- 課題一覧:
**A)** この日記のうち、「モリちゃんの酒中日記 10月その2」から始まり「え柏で下車、我孫子まで戻る。」で終わる部分を、一字も変えずに書き写しなさい。
**B)** この日記によると、サイイド・クトゥプはどのような容疑で処刑されたか。
**C)** この日記の帰り道で、筆者が水戸で後続の特急に乗り換えたのはなぜか。日記に書かれた理由に基づいて説明しなさい。

- 本文抜粋:
- - - -
モリちゃんの酒中日記 10月その2

10月某日
思い立って福島県のいわきに行く。起床が遅かったのでお昼過ぎの勝田行きの常磐線に乗車、水戸で特急に乗り換える。途中で緊急連絡が入ったとかで20分ほど遅れ16時近くにいわきに到着。いわきから2つ先の四ツ倉まで行きたかったのだが、列車遅れのため接続列車に乗れず、四ツ倉行は断念。北海道の弟からジャガイモを送ってきたので駅前のスーパーで福島の桃と梨を購入、弟宅に送って貰う。品川行きの特急に乗車。水戸から先は上野まで停車しないので水戸で後続の特急に乗り換え柏で下車、我孫子まで戻る。

10月某日
「宗教と過激思想-現代の信仰と社会に何が起きているか」(藤原聖子 中公新書 2021年5月)を読む。過激な宗教とはイスラムのIS(イスラム国)やアフガニスタンのタリバンが思い浮かぶ。日本のオウム真理教も過激思想と言えるだろう。何を以て過激とするかだが、信仰する宗教のためには暴力や殺人も辞さず、場合によっては軍事行動に踏み切るということだろう。イスラム系過激思想を紹介する章では、アルカイダやISの源流とされる思想家、サイイド・クトゥプが注目される。クトゥプはエジプトで王制を倒したナセル-彼は非イスラム的独裁者だった-を真っ向から批判し、国家転覆容疑で処刑されている。イスラムやキリスト教、仏教は世界宗教だが、民族宗教の過激思想も紹介され、その一つとして日本の神道の過激思想も取り上げられている。代表的な思想家は「自然真営道」を著した安藤昌益である。この書は「開けてみると目がつぶれる謀反の書」と言われていたそうだ。「宗教と過激思想」というのは面白そうなテーマではあるが私にとっては荷が重い。
- - - -
- 記録の抜粋:

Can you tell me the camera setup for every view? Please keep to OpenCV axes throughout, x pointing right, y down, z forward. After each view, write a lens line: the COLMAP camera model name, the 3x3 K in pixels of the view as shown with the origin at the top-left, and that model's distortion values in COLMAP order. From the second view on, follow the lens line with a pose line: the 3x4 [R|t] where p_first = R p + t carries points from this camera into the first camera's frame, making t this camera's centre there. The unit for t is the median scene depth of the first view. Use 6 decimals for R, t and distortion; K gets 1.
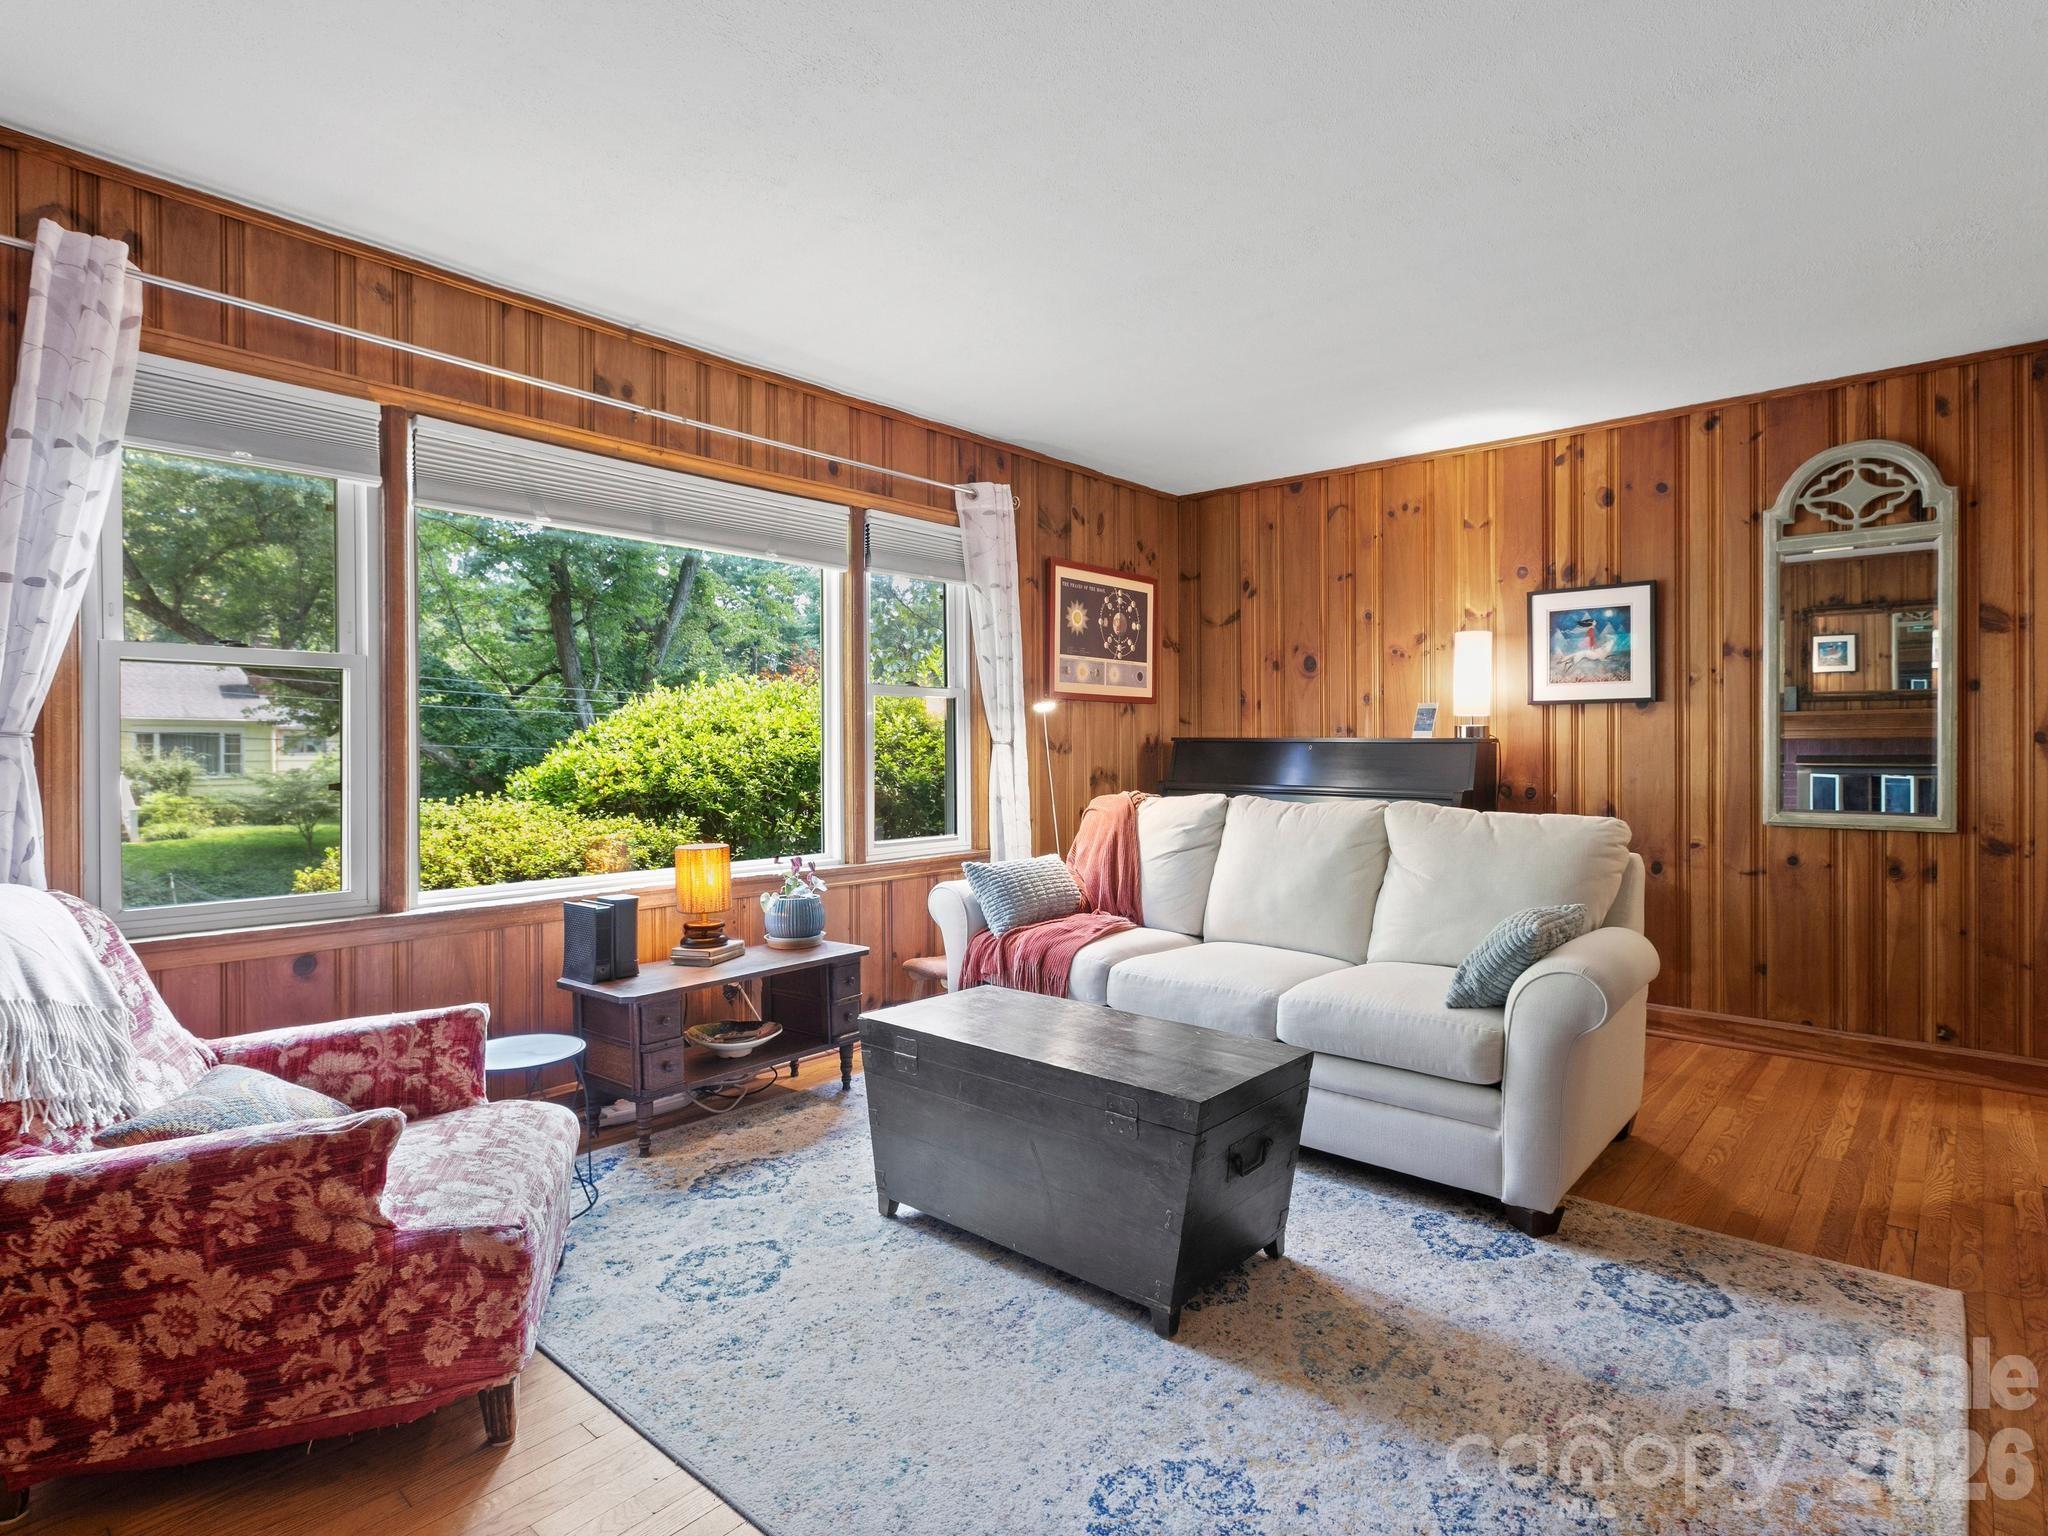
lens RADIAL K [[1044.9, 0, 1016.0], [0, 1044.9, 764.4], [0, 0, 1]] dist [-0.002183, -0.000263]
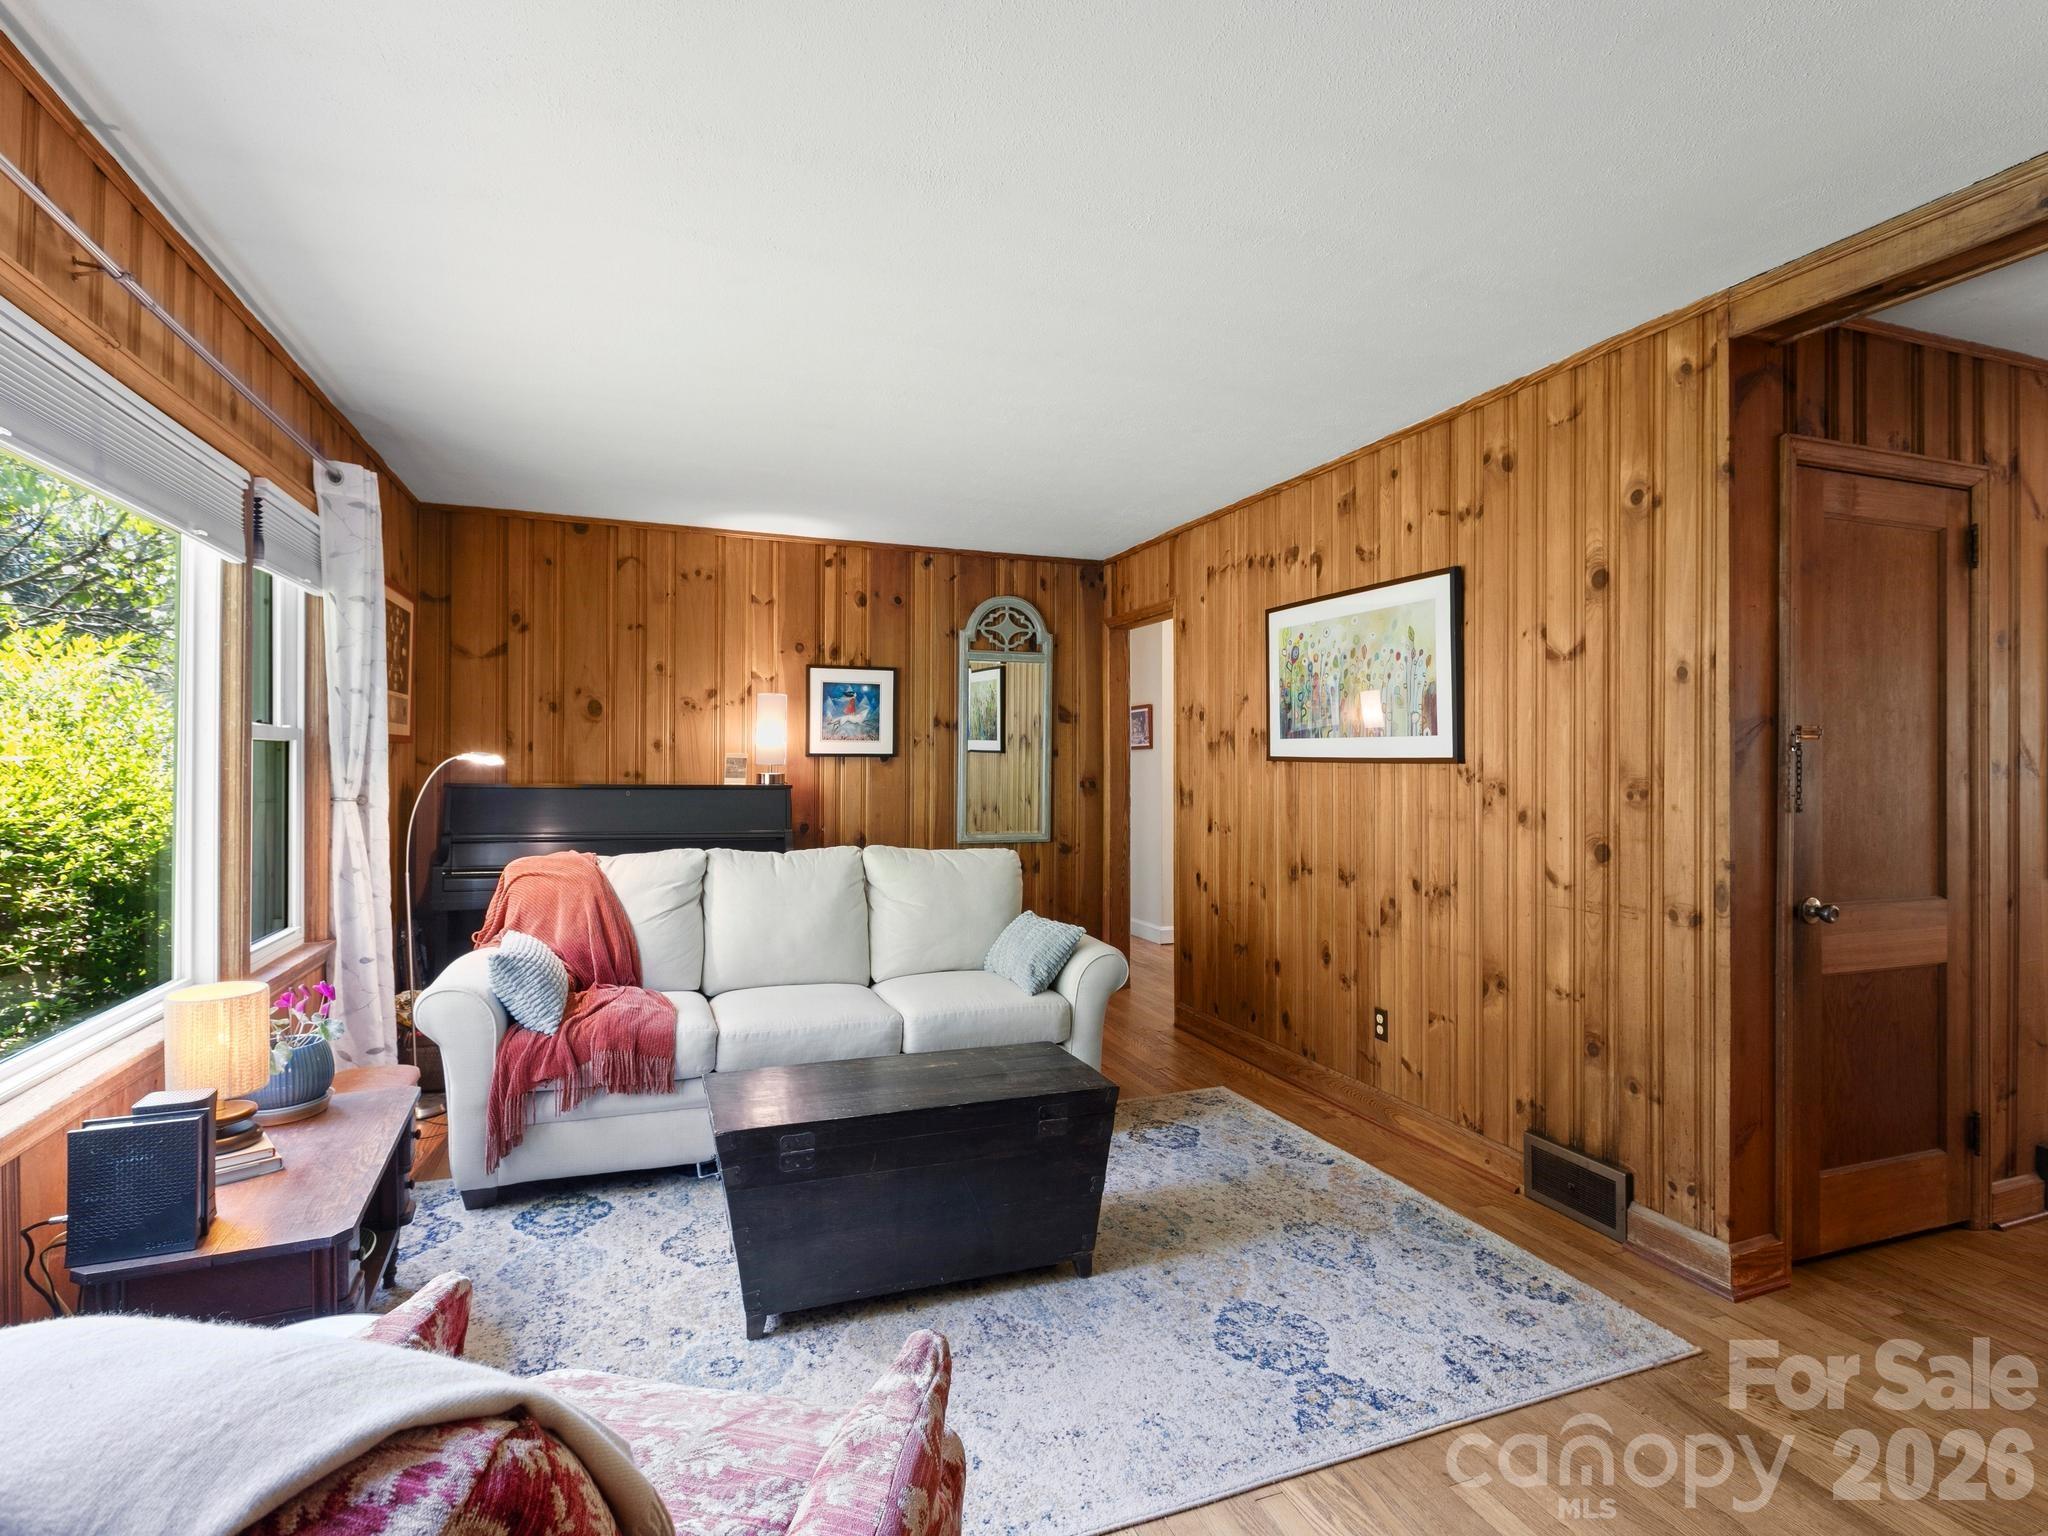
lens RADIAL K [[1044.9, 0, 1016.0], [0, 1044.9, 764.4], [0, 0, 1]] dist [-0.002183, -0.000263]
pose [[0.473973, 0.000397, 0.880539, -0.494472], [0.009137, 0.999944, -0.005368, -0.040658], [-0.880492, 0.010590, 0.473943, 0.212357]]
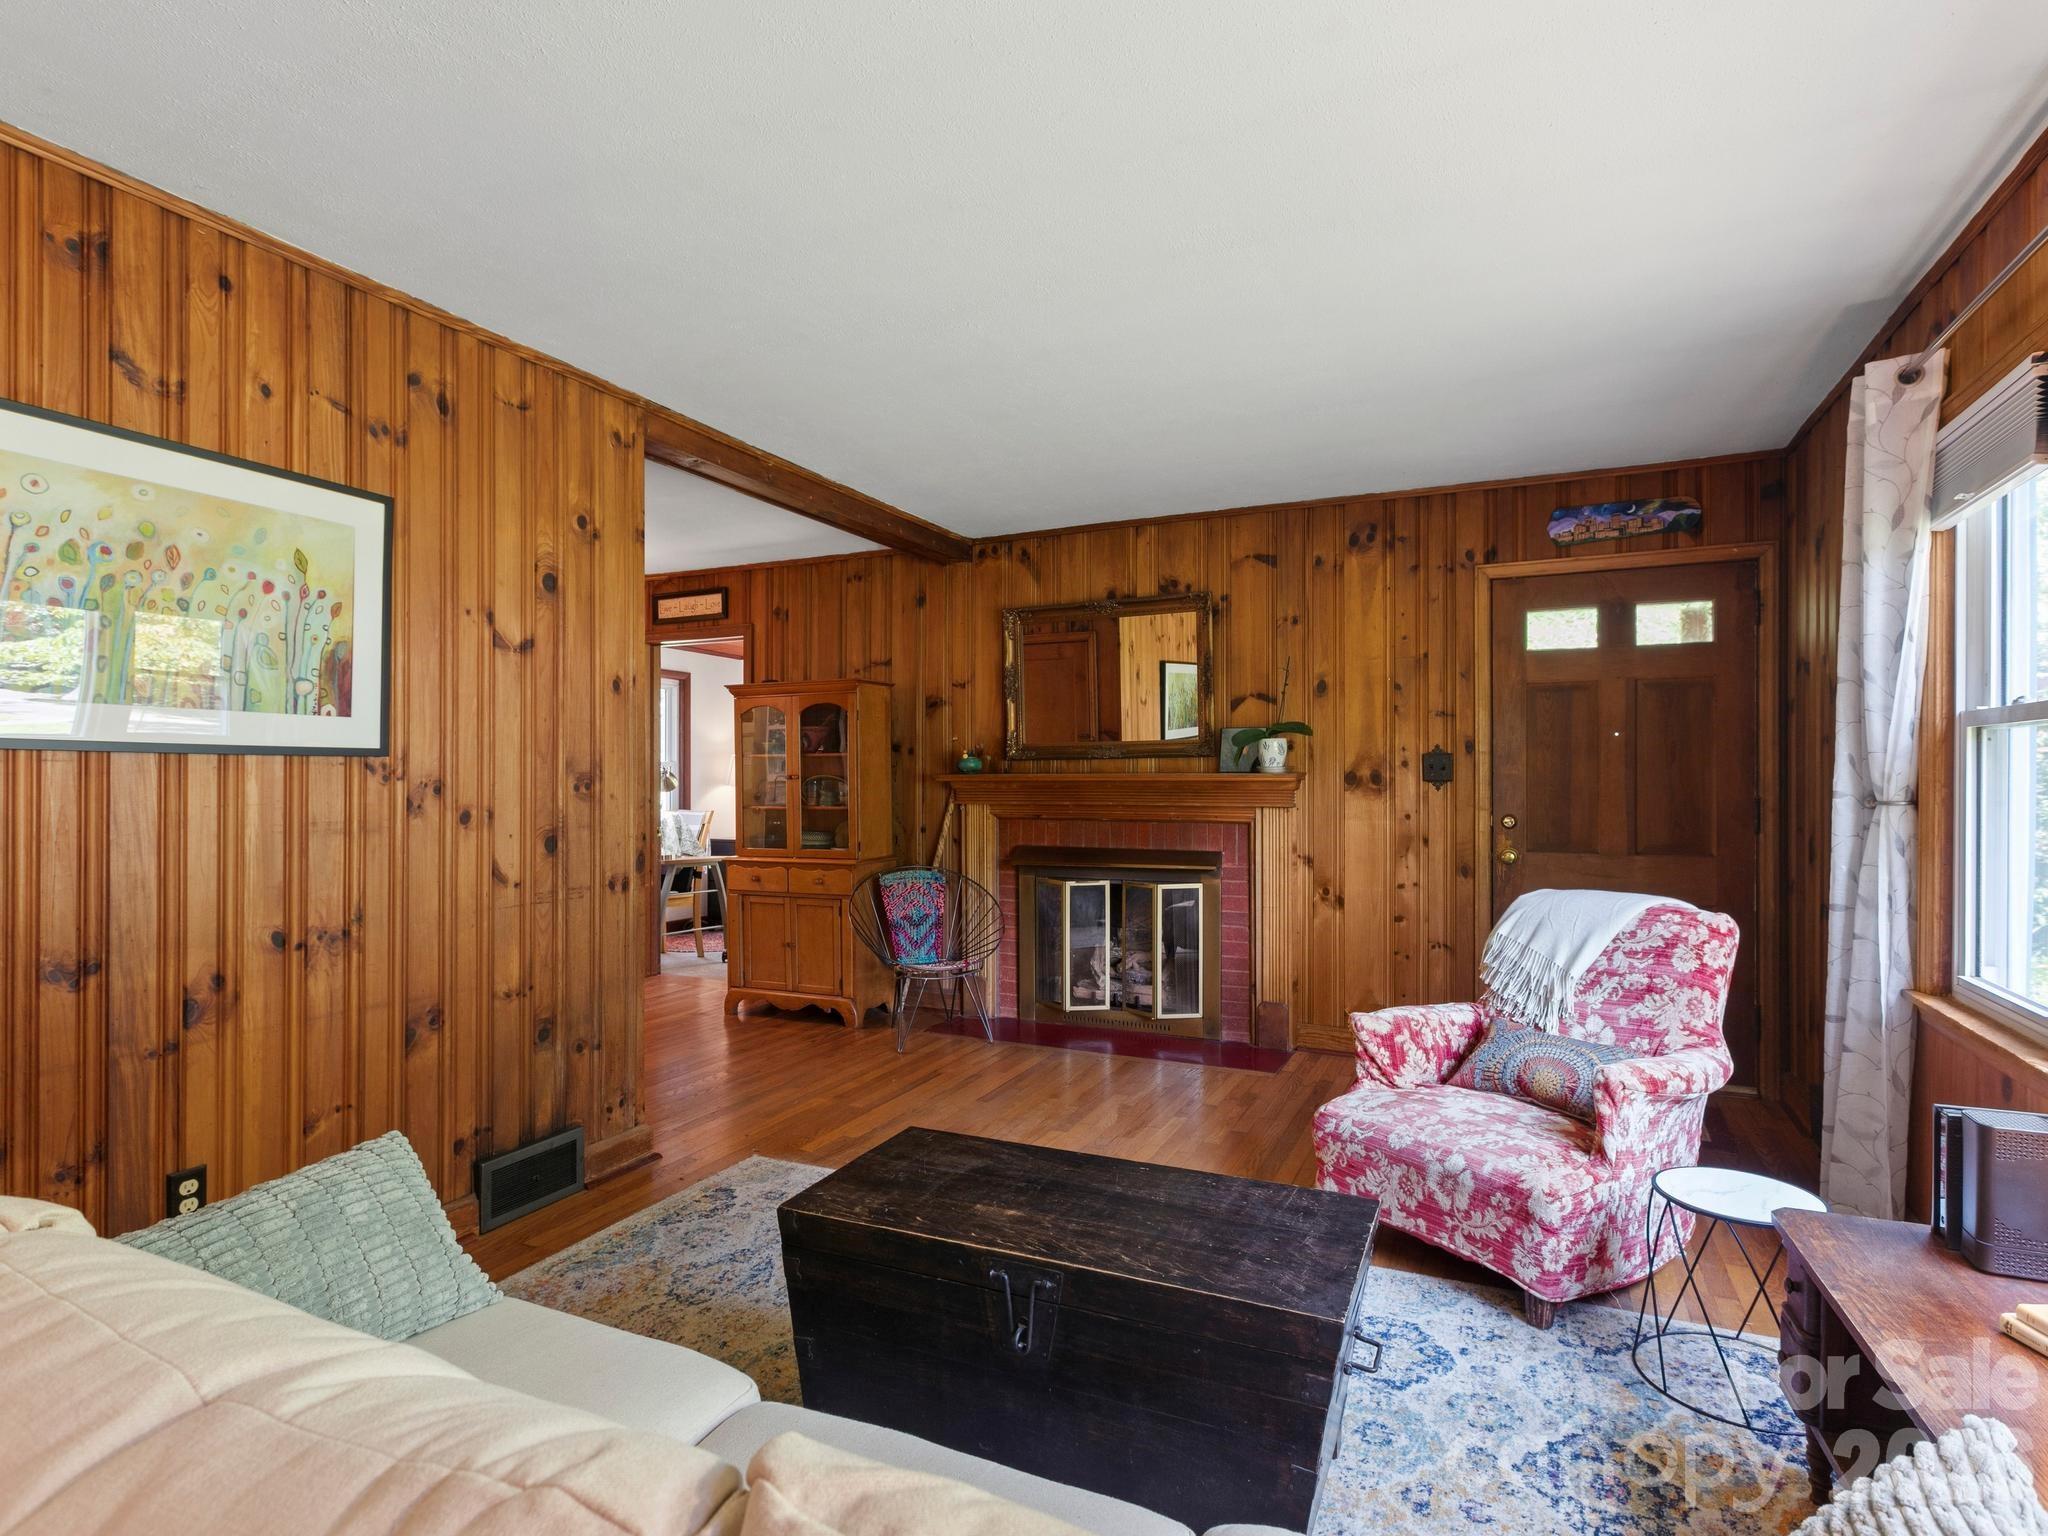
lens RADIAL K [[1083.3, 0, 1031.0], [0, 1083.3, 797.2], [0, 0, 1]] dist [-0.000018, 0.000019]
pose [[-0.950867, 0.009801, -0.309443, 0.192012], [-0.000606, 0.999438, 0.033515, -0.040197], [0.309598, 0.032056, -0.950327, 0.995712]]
- - - -
- 解答記入欄:
**A)**
モリちゃんの酒中日記 10月その2

10月某日
思い立って福島県のいわきに行く。起床が遅かったのでお昼過ぎの勝田行きの常磐線に乗車、水戸で特急に乗り換える。途中で緊急連絡が入ったとかで20分ほど遅れ16時近くにいわきに到着。いわきから2つ先の四ツ倉まで行きたかったのだが、列車遅れのため接続列車に乗れず、四ツ倉行は断念。北海道の弟からジャガイモを送ってきたので駅前のスーパーで福島の桃と梨を購入、弟宅に送って貰う。品川行きの特急に乗車。水戸から先は上野まで停車しないので水戸で後続の特急に乗り換え柏で下車、我孫子まで戻る。

**B)** 国家転覆容疑で処刑された。

**C)** 乗車した品川行きの特急は、水戸から先は上野まで停車しないからである。そのため筆者は水戸で後続の特急に乗り換えて柏で下車し、我孫子まで戻った。